When Jim Mulvaney, Chairman Emeritus of Chela Financial brought his case to the Clark team, he faced a number of challenges. His executive team did not have the right retirement program. And he faced a serious tax liability with a lump sum distribution.
Clark analyzed 20 different tax planning strategies and focused on four that would yield the greatest reward. First, we put a deferred compensation plan and SERP into place for Chela Financial's executive team, and then we designed a fully integrated executive retirement plan for Mulvaney.
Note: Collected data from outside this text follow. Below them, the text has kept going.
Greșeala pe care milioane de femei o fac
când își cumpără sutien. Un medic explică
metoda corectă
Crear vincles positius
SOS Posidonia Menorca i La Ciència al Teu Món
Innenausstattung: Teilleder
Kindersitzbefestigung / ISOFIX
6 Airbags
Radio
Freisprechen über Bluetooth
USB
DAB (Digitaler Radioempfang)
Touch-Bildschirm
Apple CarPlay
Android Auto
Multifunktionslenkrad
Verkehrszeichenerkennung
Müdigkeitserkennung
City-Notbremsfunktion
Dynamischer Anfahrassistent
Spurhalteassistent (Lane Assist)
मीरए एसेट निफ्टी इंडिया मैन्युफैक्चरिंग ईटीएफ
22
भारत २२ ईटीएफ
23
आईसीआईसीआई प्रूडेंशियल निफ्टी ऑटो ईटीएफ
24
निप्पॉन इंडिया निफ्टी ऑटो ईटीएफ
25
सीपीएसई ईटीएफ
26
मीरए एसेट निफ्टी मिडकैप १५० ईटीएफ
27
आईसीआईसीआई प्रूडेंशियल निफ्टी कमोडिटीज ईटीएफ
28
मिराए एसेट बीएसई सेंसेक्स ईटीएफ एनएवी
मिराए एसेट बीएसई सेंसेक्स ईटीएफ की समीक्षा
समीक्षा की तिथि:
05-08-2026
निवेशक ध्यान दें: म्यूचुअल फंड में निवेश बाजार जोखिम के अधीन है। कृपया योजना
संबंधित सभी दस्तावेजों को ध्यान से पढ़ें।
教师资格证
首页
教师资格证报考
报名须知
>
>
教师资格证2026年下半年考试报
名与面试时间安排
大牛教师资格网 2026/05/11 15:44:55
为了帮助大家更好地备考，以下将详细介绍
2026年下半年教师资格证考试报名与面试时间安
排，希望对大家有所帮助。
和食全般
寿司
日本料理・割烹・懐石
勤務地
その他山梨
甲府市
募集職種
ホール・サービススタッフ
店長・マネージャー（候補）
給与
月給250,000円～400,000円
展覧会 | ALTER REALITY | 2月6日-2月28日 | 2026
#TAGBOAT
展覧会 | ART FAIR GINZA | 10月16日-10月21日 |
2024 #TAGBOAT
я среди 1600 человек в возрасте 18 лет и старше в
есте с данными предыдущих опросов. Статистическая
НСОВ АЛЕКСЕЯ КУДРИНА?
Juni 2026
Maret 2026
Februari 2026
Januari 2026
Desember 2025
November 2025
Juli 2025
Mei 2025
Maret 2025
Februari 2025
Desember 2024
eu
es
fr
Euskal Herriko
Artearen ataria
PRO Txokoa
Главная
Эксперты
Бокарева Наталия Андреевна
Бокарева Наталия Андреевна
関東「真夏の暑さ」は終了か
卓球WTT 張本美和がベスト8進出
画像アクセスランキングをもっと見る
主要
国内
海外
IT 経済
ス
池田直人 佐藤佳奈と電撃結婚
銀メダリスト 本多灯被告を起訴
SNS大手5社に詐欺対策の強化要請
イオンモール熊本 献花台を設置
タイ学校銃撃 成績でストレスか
Strategies used to mitigate the 50 percent tax bracket he faced:
- Reposition a large contribution from earlier Qualified Plan as tax deduction
- Place 30 percent of Adjusted Gross Income into a Charitable Lead Trust
- Made 97 percent of Mulvaney's contribution fully tax deductible, saving 48 percent
- Further limited tax exposure by investing in an Oil and Gas Limited Partnership
- Completed two 1031 Exchanges on two properties to save 80 percent of tax liability
- Consolidate and protect all other assets.
Without proper planning, Mulvaney would have incurred tax on 100 percent of his very significant lump sum SERP distribution. Instead, only 50 percent of the distribution was subject to current ordinary income tax, a huge financial savings.
One intelligent retirement plan can and does yield significant rewards.